During the height of the COVID-19 pandemic, schools adopted various creative measures to limit the spread of the virus, many going to strictly virtual learning. Others adopted a truncated school week. Now that much of the pandemic furor has subsided, many of those districts have held on to the four-day school week to address budgetary and staffing shortages. According to a new study published in the journal Educational Evaluation and Policy Analysis, the results have been mixed for everyone involved.
To obtain the results, a researcher analyzed nine years of attendance and behavior data, 12 years of demographic data, and 11 years of testing data from public high schools in 417 school districts in Oklahoma. Although there were no discernable changes in attendance or academic performance associated with the four-day school week, Morton did find both positive and negative impacts of the schedule in other areas. Here’s what she found.
Bullying Decreases With a 4-Day School Week
Morton discovered that bullying in schools dropped a dramatic 39% after school districts adopted a four-day week. Though Morton could not quantify incidences of out-of-school cyberbullying, the findings for in-school bullying are significant. Research has shown that about 20% of teens have been the victim of in-school bullying and that bullying can lead to increased feelings of isolation and exacerbate mental health conditions such as anxiety and depression.
Fewer Incidences of Fighting in School
With the adoption of a shortened school week, Morton noticed a downward trend of physical altercations between students on school property. Fighting decreased by 31% at school. But as with bullying, there was no way to compare data for fighting between students that occurred away from school.

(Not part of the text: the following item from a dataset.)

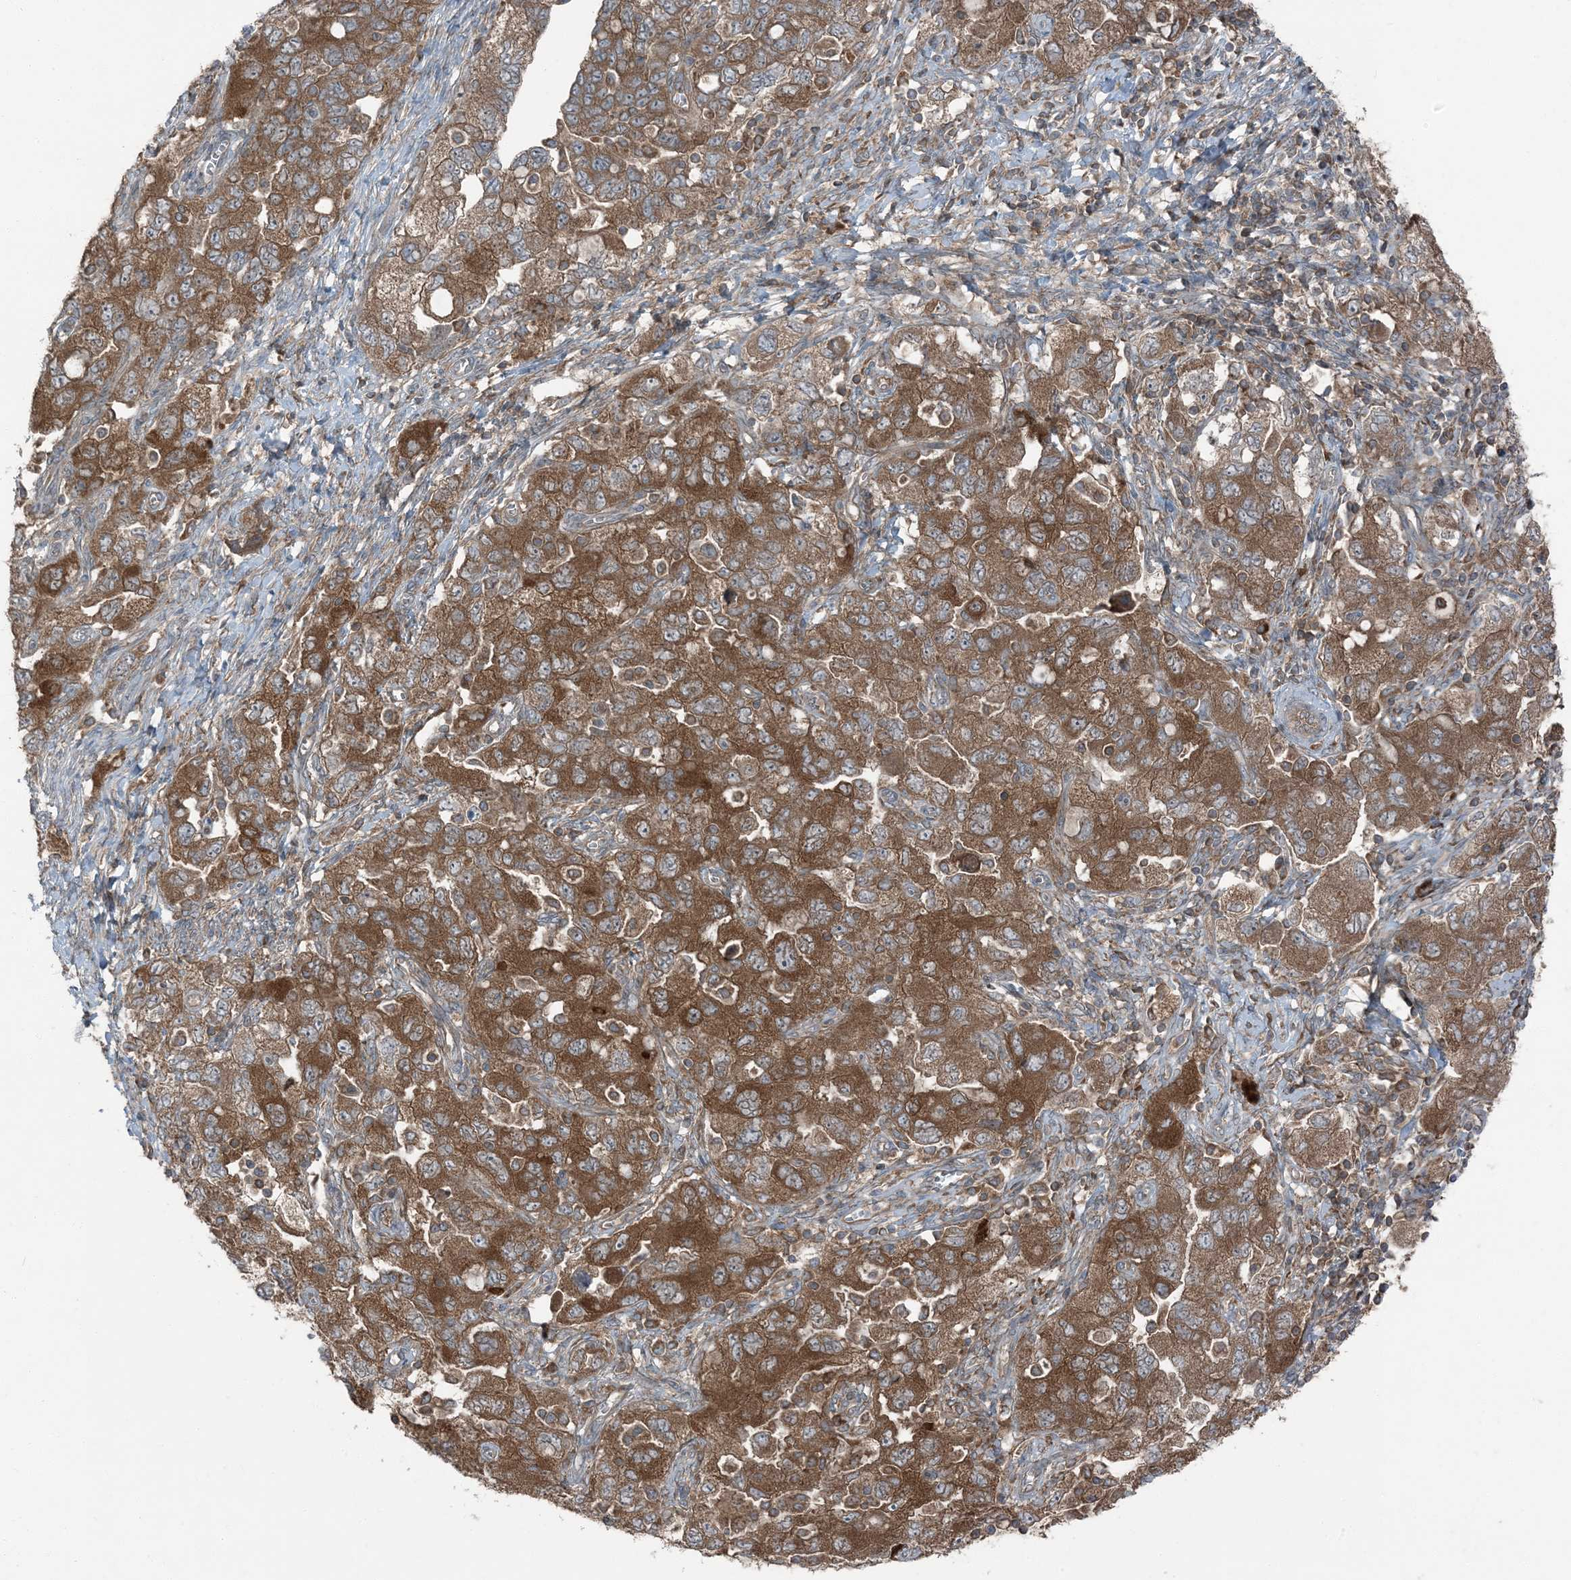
{"staining": {"intensity": "moderate", "quantity": ">75%", "location": "cytoplasmic/membranous"}, "tissue": "ovarian cancer", "cell_type": "Tumor cells", "image_type": "cancer", "snomed": [{"axis": "morphology", "description": "Carcinoma, NOS"}, {"axis": "morphology", "description": "Cystadenocarcinoma, serous, NOS"}, {"axis": "topography", "description": "Ovary"}], "caption": "Protein expression analysis of human ovarian cancer (serous cystadenocarcinoma) reveals moderate cytoplasmic/membranous positivity in approximately >75% of tumor cells. (DAB IHC, brown staining for protein, blue staining for nuclei).", "gene": "RAB3GAP1", "patient": {"sex": "female", "age": 69}}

“Part of that is probably mechanical: They’re spending less time in school,” Morton explained to EdWeek. “So it depends on when we think bullying happens; if it happens at lunchtime and they actually now only have four days of lunch, instead of five days of lunch, that’s a reduction in time that the bullying or fights might happen. But both the number of incidents and the percentage of students who are experiencing bullying is still decreasing, so even if [time] is part of what’s explaining it, that’s not explaining all of it.”
Teens Spend More Time Alone
Though some students reported working a job and attending school athletic events, there was evidence that many teens spent the fifth day alone. Seventy-nine percent of students reported spending the extra day off school at home with 15% of those reporting that they were home alone, or otherwise unsupervised.

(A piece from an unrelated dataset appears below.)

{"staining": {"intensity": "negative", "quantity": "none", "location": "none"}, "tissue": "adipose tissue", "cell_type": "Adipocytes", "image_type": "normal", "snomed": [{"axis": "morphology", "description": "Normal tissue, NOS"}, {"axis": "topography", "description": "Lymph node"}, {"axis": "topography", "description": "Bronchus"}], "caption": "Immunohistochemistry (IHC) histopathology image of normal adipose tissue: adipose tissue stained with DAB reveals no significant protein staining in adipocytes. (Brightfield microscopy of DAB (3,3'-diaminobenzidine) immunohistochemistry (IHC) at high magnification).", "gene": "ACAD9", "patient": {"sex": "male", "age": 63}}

Previous research, Morton notes, has shown that a glut of unsupervised time can have negative consequences for high schoolers, including decreased academic performance, increased antisocial behavior, and increased rates of drug use and crime during out-of-school hours. These negative behaviors can then bleed into in-school hours.
Though the four-day workweek has proven to be an unmitigated boon for adult workers — with results from work week pilots showing adults had better work-life balance, were more productive, and less stressed — especially for those with children — it appears the same can’t be said across the board for teens. There are benefits, but the increase in alone time and its potential effects on risky behavior and no discernible increase in academic performance should be taken into account before four-day school week policies become widespread.